**EXERCISE REQUIREMENTS:**
a) Answer these from the Baani Adventurer dive report:
(i) What water visibility range does it give?
(ii) How many dives a day does the Baani fleet offer?
(iii) What length and beam does it give for the boat?
b) Reproduce everything in the Baani Adventurer dive report from "Ratings and Overall" down to "and finished brilliant.".

**EXCERPTED TEXT:**
Baani Adventurer, Aug, 2006,

by David Vickery & Suzanne Leeson, NJ, USA (Sr. Reviewer Sr. Reviewer 11 reports with 1 Helpful vote). Report 2937 has 1 Helpful vote.

Reporter and Travel

Dive Experience 501-1000 dives
Where else diving Fiji, Australia, Palau, PNG, Yap, Hawaii, Caribbean & Central America.
Closest Airport Getting There

Dive Conditions

Weather sunny, rainy Seas calm
Water Temp 81 to 82 Fahrenheit Wetsuit Thickness 3
Water Visibility 40 to 80 Feet

Dive Policy

Dive own profile yes
Enforced diving restrictions The boat was short one DM, and was the group to stay together on current dives, and to surface with 500 psi. Depth, time, and psi were logged after each dive, but no one was criticized for violating the rules
Liveaboard? yes Nitrox Available? N/A

What I Saw

Sharks Lots Mantas 1 or 2
Dolphins Schools Whale Sharks None
Turtles > 2 Whales None
Corals 3 stars Tropical Fish 5 stars
Small Critters 4 stars Large Fish 4 stars
Large Pelagics 4 stars

Underwater Photography 1 (worst) - 5 (best):

Subject Matter 5 stars Boat Facilities 2 stars
Overall rating for UWP's 3 stars Shore Facilities 2 stars
UW Photo Comments No rinse tanks on either the dive dhoni or the mother ship for cameras or any other gear. We had to use the fresh water showers to rinse cameras, computers, etc. No E-6 on board. (do people still shoot film?)There is a plasma TV you can connect your own laptop to and display digital pix. Only power is 240 volt. so bring your own transformers. Power strips are available.

Ratings and Overall Comments 1 (worst) - 5 (best):

Accommodations 4 stars Food 3 stars
Service and Attitude 4 stars Environmental Sensitivity N/A
Dive Operation 4 stars Shore Diving 3 stars
Snorkeling N/A
Value for $$ N/A
Beginners 5 stars
Advanced 4 stars
Comments As my Great Books of the 20th Century professor used to say, "You pays your money and you takes your chances." Rates are cheaper in the low season, and at $1,136 each for a suite, less than half what you'd pay on the Peter Hughes boat. The Maldives in the low season is apt to be a trifle rainy. We only lost one dive due to weather. The week started out OK, turned cloudy, then rainy, then sunny, and finished brilliant.
There are, however, only three dives a day on the Baani fleet, so if you're a hard-core 4-5 dives a day person, you may wish to look elsewhere.
The Baani Adventurer is a four-deck monohull, 100 feet long with a 28-foot beam. Bottom deck is the engine room and engineering, the top deck is an exposed sun area with two chaises, although you could conceivably heave a few more up from the lounge area below. Unless you have skin like a rattlesnake, it's not worth it. When the sun is out in the Maldives, you can burn in 15 minutes. The main deck houses the salon/dining/bar area, a few cabins, and the al fresco dining tables that also serve as the briefing area. The upper deck accommodates the two suites, the bridge, and a partially covered lounge area with about 8 chaises.

**SOURCE MATERIAL:**
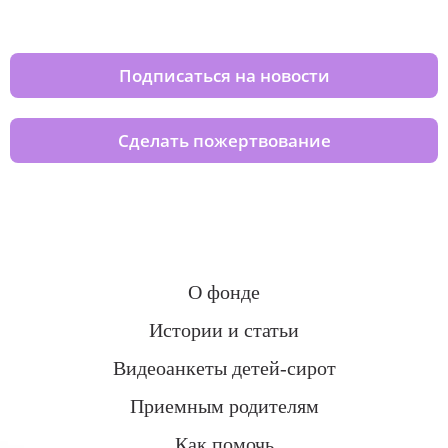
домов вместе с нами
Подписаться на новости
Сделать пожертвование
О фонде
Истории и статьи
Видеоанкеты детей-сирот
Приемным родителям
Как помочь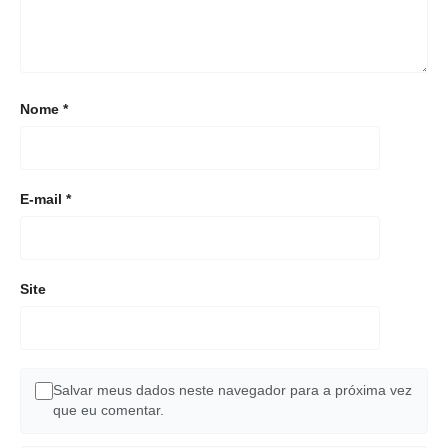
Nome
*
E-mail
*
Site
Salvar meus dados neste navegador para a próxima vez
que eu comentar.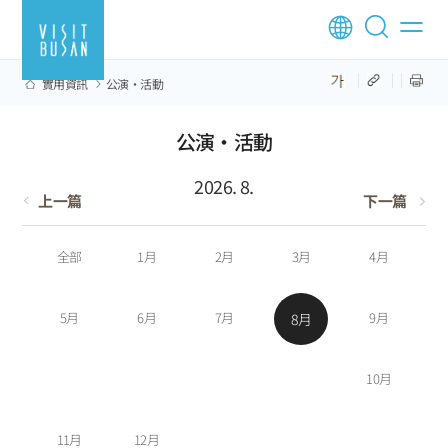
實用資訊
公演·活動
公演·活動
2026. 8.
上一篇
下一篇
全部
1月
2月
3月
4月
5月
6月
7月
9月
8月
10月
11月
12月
---
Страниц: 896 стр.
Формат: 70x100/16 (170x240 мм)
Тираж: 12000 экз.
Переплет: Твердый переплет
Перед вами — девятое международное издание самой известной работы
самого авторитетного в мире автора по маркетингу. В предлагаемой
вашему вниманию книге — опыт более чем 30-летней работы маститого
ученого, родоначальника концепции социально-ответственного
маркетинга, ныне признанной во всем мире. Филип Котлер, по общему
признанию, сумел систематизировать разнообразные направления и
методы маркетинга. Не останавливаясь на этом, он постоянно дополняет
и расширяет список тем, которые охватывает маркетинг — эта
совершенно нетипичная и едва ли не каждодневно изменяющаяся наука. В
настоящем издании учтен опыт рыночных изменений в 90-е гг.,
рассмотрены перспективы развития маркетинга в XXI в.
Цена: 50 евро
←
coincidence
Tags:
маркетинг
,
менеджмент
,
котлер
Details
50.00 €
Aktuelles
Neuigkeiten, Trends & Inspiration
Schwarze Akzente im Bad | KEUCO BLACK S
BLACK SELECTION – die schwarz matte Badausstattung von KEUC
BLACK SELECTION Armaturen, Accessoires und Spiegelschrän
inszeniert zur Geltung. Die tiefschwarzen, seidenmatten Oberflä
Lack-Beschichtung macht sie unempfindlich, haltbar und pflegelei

**ANSWERS TO THIS EXERCISE:**
a)
(i) 40 to 80 feet
(ii) Three
(iii) 100 feet long with a 28-foot beam

b)
Ratings and Overall Comments 1 (worst) - 5 (best):

Accommodations 4 stars Food 3 stars
Service and Attitude 4 stars Environmental Sensitivity N/A
Dive Operation 4 stars Shore Diving 3 stars
Snorkeling N/A
Value for $$ N/A
Beginners 5 stars
Advanced 4 stars
Comments As my Great Books of the 20th Century professor used to say, "You pays your money and you takes your chances." Rates are cheaper in the low season, and at $1,136 each for a suite, less than half what you'd pay on the Peter Hughes boat. The Maldives in the low season is apt to be a trifle rainy. We only lost one dive due to weather. The week started out OK, turned cloudy, then rainy, then sunny, and finished brilliant.